• Task requirements: Transcribe, word for word, every record in the data below.

• Exercise materials:

● ● ● ● ● ● ●

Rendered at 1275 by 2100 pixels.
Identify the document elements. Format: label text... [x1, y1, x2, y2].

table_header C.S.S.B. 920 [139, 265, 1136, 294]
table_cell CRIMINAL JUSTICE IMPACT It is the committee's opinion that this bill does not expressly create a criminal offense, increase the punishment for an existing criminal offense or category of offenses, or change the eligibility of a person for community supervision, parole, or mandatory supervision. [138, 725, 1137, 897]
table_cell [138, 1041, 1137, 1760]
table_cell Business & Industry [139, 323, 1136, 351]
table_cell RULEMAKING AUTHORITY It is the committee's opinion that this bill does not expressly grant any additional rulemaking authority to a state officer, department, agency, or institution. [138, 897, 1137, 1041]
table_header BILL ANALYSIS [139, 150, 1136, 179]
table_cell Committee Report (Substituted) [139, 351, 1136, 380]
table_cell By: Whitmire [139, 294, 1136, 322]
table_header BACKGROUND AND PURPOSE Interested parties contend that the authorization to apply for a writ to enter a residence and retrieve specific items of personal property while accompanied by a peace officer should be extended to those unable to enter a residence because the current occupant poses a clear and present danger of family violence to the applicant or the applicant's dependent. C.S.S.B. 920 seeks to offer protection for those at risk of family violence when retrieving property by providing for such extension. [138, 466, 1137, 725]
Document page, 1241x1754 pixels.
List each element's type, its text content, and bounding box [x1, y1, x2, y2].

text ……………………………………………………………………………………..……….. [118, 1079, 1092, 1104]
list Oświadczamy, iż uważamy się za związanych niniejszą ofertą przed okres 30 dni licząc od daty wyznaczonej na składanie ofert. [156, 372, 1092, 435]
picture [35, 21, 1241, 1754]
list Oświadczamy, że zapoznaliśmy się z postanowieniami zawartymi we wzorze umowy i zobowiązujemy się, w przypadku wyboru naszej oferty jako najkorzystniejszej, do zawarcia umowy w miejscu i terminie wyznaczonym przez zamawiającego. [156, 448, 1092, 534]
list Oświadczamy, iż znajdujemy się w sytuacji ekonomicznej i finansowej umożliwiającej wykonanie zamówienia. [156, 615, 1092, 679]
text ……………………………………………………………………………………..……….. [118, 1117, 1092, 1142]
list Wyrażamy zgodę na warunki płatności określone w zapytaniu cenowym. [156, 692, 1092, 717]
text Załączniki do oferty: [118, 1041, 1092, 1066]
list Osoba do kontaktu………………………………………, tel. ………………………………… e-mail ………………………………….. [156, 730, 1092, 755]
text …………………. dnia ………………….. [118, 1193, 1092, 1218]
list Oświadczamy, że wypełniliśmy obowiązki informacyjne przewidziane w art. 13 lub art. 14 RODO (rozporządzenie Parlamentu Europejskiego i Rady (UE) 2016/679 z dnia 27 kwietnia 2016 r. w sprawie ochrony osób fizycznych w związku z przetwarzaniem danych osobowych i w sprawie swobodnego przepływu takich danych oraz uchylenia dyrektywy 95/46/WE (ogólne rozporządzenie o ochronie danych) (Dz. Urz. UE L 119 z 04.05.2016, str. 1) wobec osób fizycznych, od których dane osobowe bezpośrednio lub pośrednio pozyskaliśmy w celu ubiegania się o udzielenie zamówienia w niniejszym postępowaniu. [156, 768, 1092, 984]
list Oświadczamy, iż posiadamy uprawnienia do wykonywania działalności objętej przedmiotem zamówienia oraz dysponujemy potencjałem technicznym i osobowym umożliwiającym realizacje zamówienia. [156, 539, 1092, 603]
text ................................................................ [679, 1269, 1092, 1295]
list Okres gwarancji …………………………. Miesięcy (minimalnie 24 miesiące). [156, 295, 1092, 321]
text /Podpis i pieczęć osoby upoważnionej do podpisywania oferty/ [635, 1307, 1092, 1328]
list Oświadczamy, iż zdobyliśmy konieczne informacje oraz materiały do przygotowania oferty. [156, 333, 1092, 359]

● ● ● ● ● ● ●

• Solution for this problem:
Rendered at 1275 by 2100 pixels.
Identify the document elements. Format: label text... [x1, y1, x2, y2].

table_header C.S.S.B. 920 [139, 265, 1136, 294]
table_cell CRIMINAL JUSTICE IMPACT It is the committee's opinion that this bill does not expressly create a criminal offense, increase the punishment for an existing criminal offense or category of offenses, or change the eligibility of a person for community supervision, parole, or mandatory supervision. [138, 725, 1137, 897]
table_cell [138, 1041, 1137, 1760]
table_cell Business & Industry [139, 323, 1136, 351]
table_cell RULEMAKING AUTHORITY It is the committee's opinion that this bill does not expressly grant any additional rulemaking authority to a state officer, department, agency, or institution. [138, 897, 1137, 1041]
table_header BILL ANALYSIS [139, 150, 1136, 179]
table_cell Committee Report (Substituted) [139, 351, 1136, 380]
table_cell By: Whitmire [139, 294, 1136, 322]
table_header BACKGROUND AND PURPOSE Interested parties contend that the authorization to apply for a writ to enter a residence and retrieve specific items of personal property while accompanied by a peace officer should be extended to those unable to enter a residence because the current occupant poses a clear and present danger of family violence to the applicant or the applicant's dependent. C.S.S.B. 920 seeks to offer protection for those at risk of family violence when retrieving property by providing for such extension. [138, 466, 1137, 725]
Document page, 1241x1754 pixels.
List each element's type, its text content, and bounding box [x1, y1, x2, y2].

text ……………………………………………………………………………………..……….. [118, 1079, 1092, 1104]
list Oświadczamy, iż uważamy się za związanych niniejszą ofertą przed okres 30 dni licząc od daty wyznaczonej na składanie ofert. [156, 372, 1092, 435]
picture [35, 21, 1241, 1754]
list Oświadczamy, że zapoznaliśmy się z postanowieniami zawartymi we wzorze umowy i zobowiązujemy się, w przypadku wyboru naszej oferty jako najkorzystniejszej, do zawarcia umowy w miejscu i terminie wyznaczonym przez zamawiającego. [156, 448, 1092, 534]
list Oświadczamy, iż znajdujemy się w sytuacji ekonomicznej i finansowej umożliwiającej wykonanie zamówienia. [156, 615, 1092, 679]
text ……………………………………………………………………………………..……….. [118, 1117, 1092, 1142]
list Wyrażamy zgodę na warunki płatności określone w zapytaniu cenowym. [156, 692, 1092, 717]
text Załączniki do oferty: [118, 1041, 1092, 1066]
list Osoba do kontaktu………………………………………, tel. ………………………………… e-mail ………………………………….. [156, 730, 1092, 755]
text …………………. dnia ………………….. [118, 1193, 1092, 1218]
list Oświadczamy, że wypełniliśmy obowiązki informacyjne przewidziane w art. 13 lub art. 14 RODO (rozporządzenie Parlamentu Europejskiego i Rady (UE) 2016/679 z dnia 27 kwietnia 2016 r. w sprawie ochrony osób fizycznych w związku z przetwarzaniem danych osobowych i w sprawie swobodnego przepływu takich danych oraz uchylenia dyrektywy 95/46/WE (ogólne rozporządzenie o ochronie danych) (Dz. Urz. UE L 119 z 04.05.2016, str. 1) wobec osób fizycznych, od których dane osobowe bezpośrednio lub pośrednio pozyskaliśmy w celu ubiegania się o udzielenie zamówienia w niniejszym postępowaniu. [156, 768, 1092, 984]
list Oświadczamy, iż posiadamy uprawnienia do wykonywania działalności objętej przedmiotem zamówienia oraz dysponujemy potencjałem technicznym i osobowym umożliwiającym realizacje zamówienia. [156, 539, 1092, 603]
text ................................................................ [679, 1269, 1092, 1295]
list Okres gwarancji …………………………. Miesięcy (minimalnie 24 miesiące). [156, 295, 1092, 321]
text /Podpis i pieczęć osoby upoważnionej do podpisywania oferty/ [635, 1307, 1092, 1328]
list Oświadczamy, iż zdobyliśmy konieczne informacje oraz materiały do przygotowania oferty. [156, 333, 1092, 359]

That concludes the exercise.